I’d like to mention myself

I read your article on the 5K Run/Walk held at the Federal Way Community Center on July 4. It included the names and ages of participants that were the leaders in the age divisions. I believe I was the only male over age 80 who participated and finished the race. My time was 46 minutes. I guess I didn’t qualify for mention because I had no competition in that category. But, if you don’t mind, I’d just like to mention myself, otherwise my friends may never believe me.

Charles Hone, Federal Way

Once the trees are cut

Citizens of Federal Way, where are you? Thousands of trees have recently been removed from the former Weyerhaeuser Corporate Park for the construction of two warehouses estimate to put hundreds of trucks on our congested roads and highways. And you are silent. You were there five years ago when a fish processing warehouse was proposed and when understory trees were removed along Weyerhaeuser Way.

And thousands of more trees are planned to be cut for three additional warehouses. Once the trees are cut … they are gone forever. Isn’t it now time again to rally our politicians to follow the intent of the law establishing a special Corporate Park zoning permitting unique development while preserving the natural features of the property? Not only to continue public access that we enjoy though forest and meadow trails, but to protect our limited natural urban environments and all their attributes … for us and future citizens.

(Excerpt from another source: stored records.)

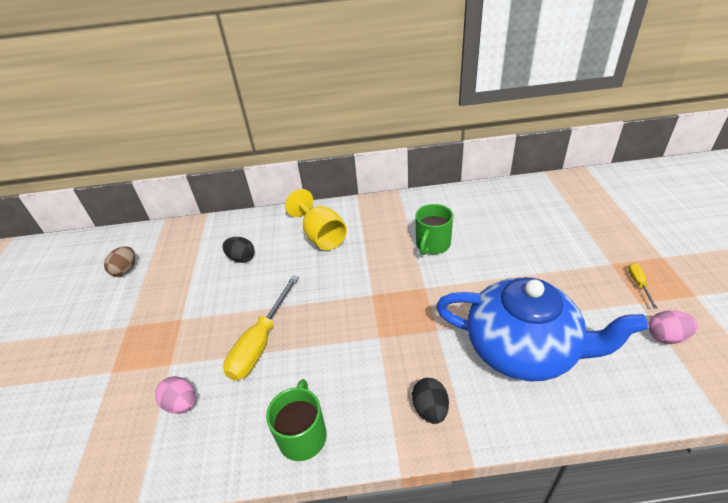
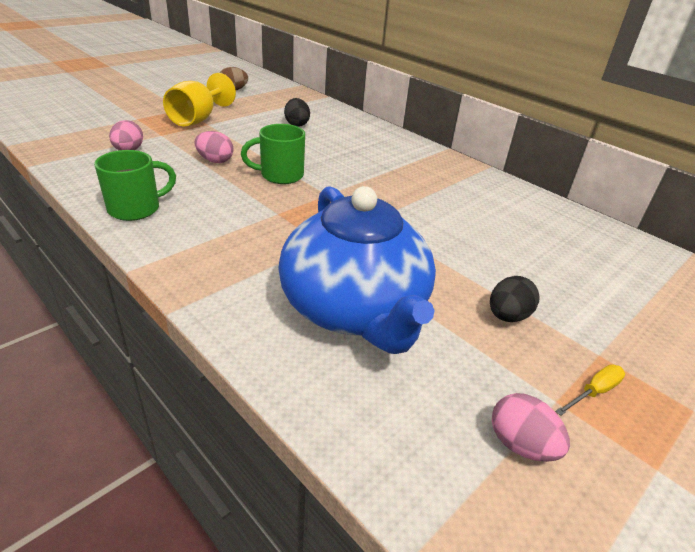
camera: 45 degrees right, 5 degrees down
(260, 342) = (215, 161): yellow screwdriver -> pink egg
(321, 236) = (368, 148): yellow goblet -> yellow goblet (198, 119)
(430, 409) = (215, 266): black egg -> black egg (507, 316)
(432, 245) = (438, 207): green mug -> green mug (280, 175)

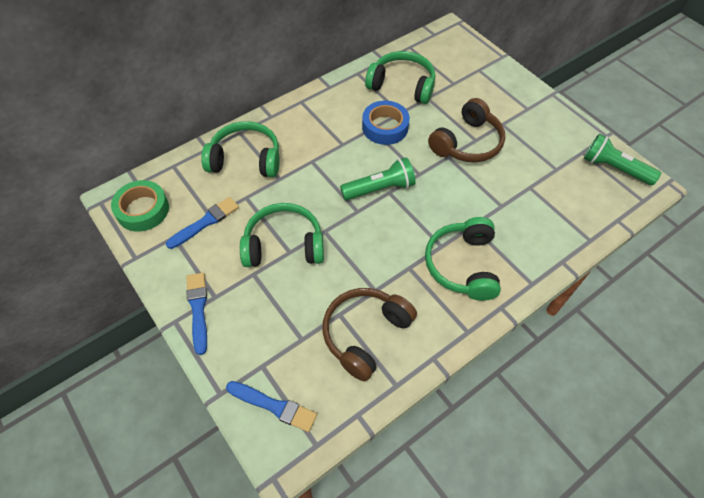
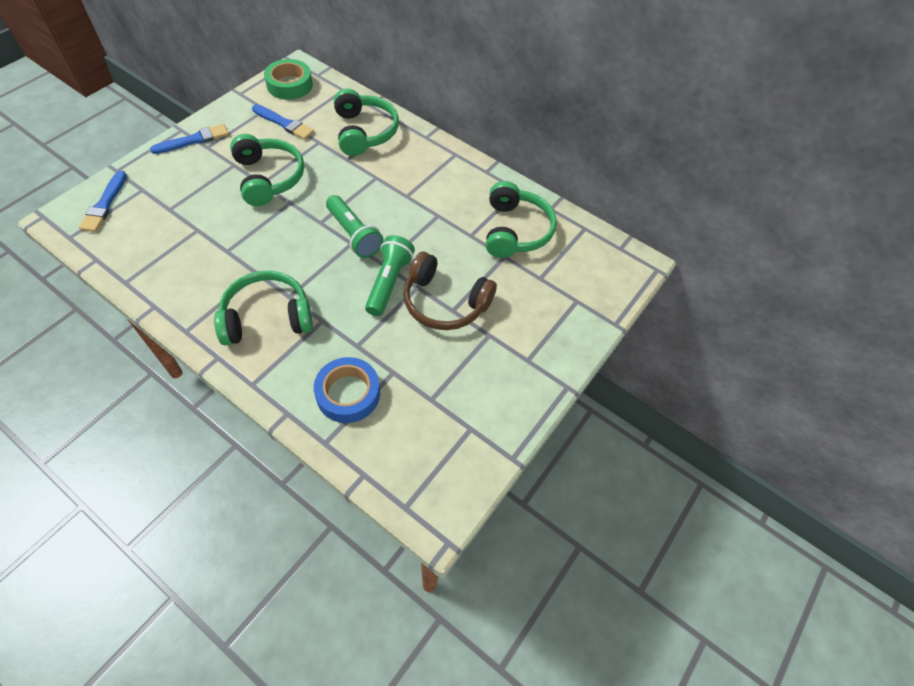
camera: 70 degrees right, 0 degrees up
(365, 334) = (177, 251): brown headphones -> none
(385, 127) = (443, 225): blue tape -> blue tape (348, 394)
(614, 168) = (453, 469): green flashlight -> green flashlight (389, 282)

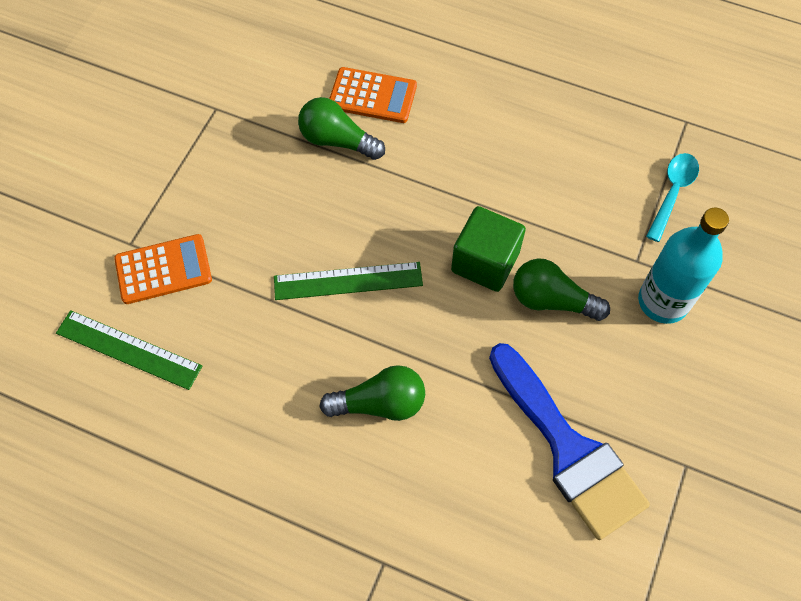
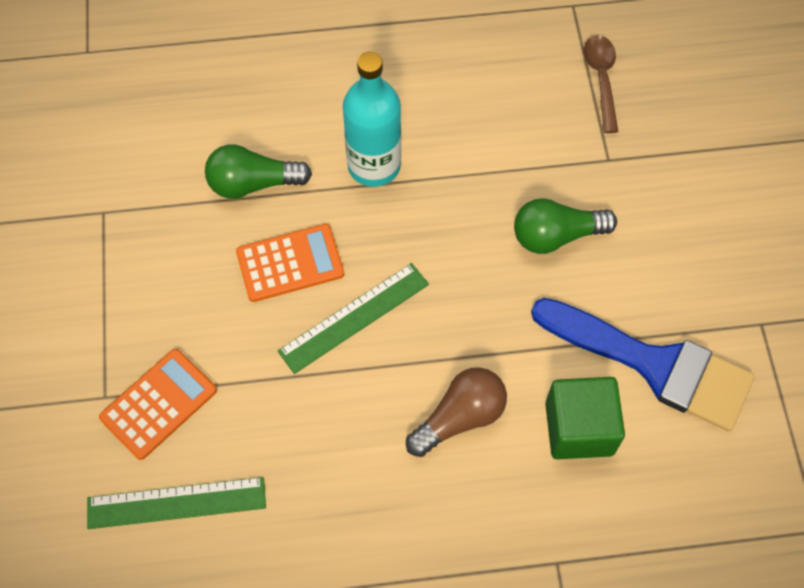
camera: 30 degrees left, 0 degrees up
(372, 96) = (259, 121): orange calculator -> orange calculator (290, 263)
(380, 403) = (460, 417): green light bulb -> brown light bulb
(485, 262) = (473, 231): green cube -> green cube (579, 428)
(663, 301) = (654, 185): turquoise bottle -> turquoise bottle (374, 165)
(672, 193) = (601, 79): turquoise spoon -> brown spoon

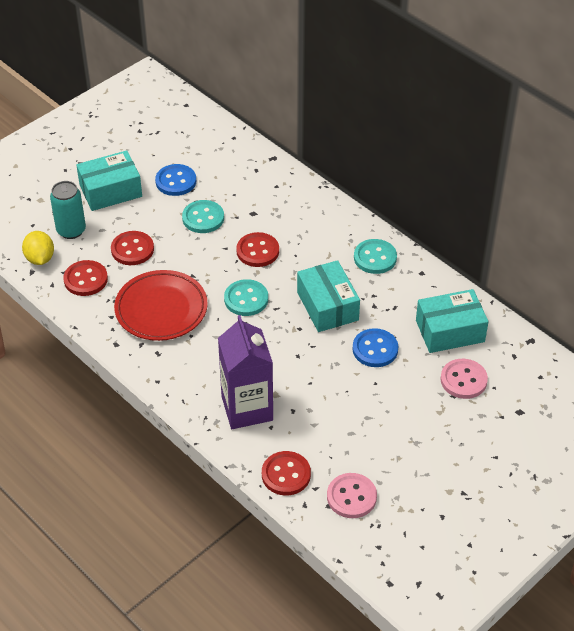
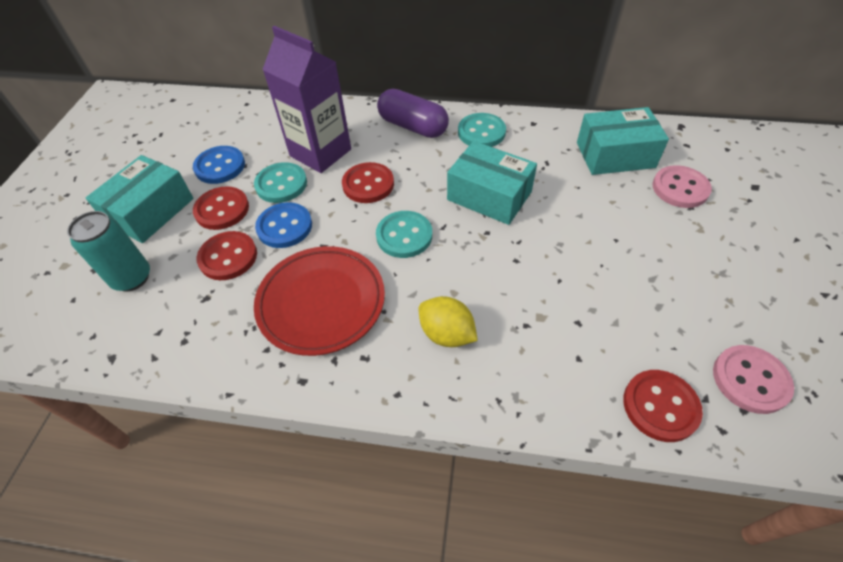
camera: 35 degrees left, 5 degrees up
(40, 258) = (112, 334): yellow lemon -> yellow lemon (446, 334)
(85, 279) = (196, 324): red button -> red button (222, 210)
(247, 408) = (531, 354): purple carton -> purple carton (320, 152)
(331, 225) = (413, 126): none -> purple capsule
(375, 349) = (577, 208): blue button -> blue button (284, 227)
(450, 331) = (615, 155): turquoise box -> turquoise box turned 45 degrees clockwise

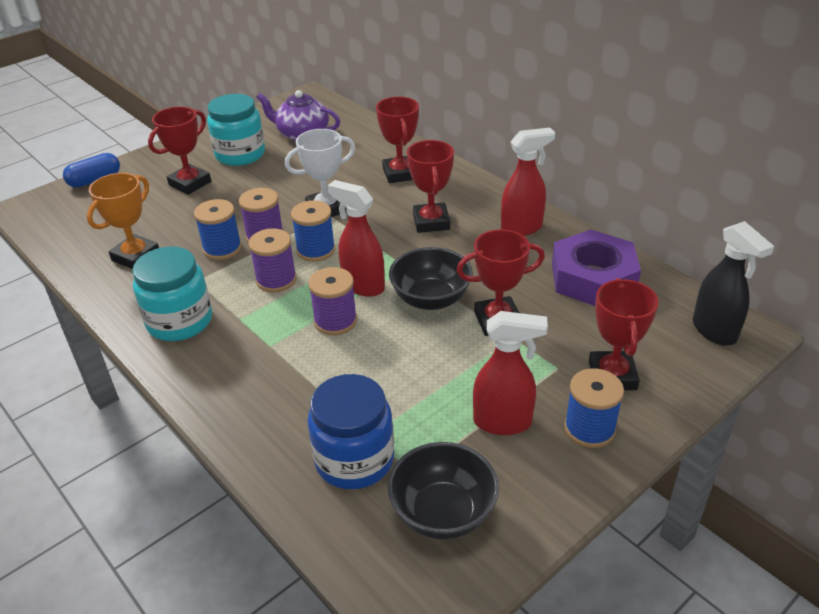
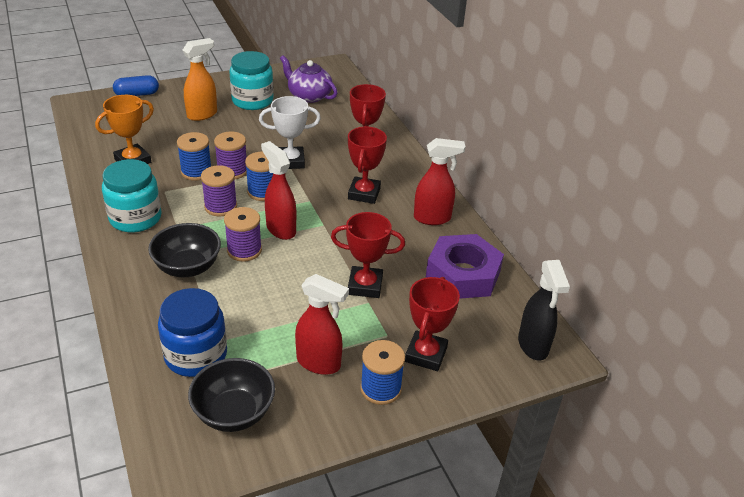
camera: 15 degrees right, 0 degrees up
(190, 183) = (202, 114): red trophy -> orange spray bottle
(431, 299) = (325, 254): black bowl -> black bowl (188, 267)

Richard Pierson, Federal Way

Transgender athletes

I could use help understanding the controversy about transgender athletes. The collective brain power in state legislatures is unhelpful by complicating things with various rules. Some states have banned transgender athletes from competing. It made me wonder about the exclusion of handicapped children from competing in state sanctioned tourneys (maybe that needs to change).

Some states require the athlete to initiate gender transition therapy, which is like putting a restrictor plate in a race car, except we are talking about children being injected with performance disabling drugs. How does that make sense to anyone? I’ve also heard the notion of uni-sex sports, but that would eliminate 50% of all state championship medals and records. That hardly seems fair. With regard to transgender boys, I have no doubt many will compete well. However, when it comes to violent contact sports, I fear the best in one school might be at risk for horrific physical injuries competing against the best at another, but maybe that’s always been a risk.

Why is it that the doctor who must clear a child for competitive sports cannot simply attest that the child should compete as an anatomical male or female? This seems like a simple way to remove gender identity as the governing factor over which category of competition will be open to a child. This is about youth sports and has nothing to do with limiting people from holding positions in the military, police, fire departments, etc. Some may see a grey area when it comes to team sports, but my common sense says a team at its core is a collection of talented individuals; so would that not translate to higher competitive ability in a team environment as well? Help me understand.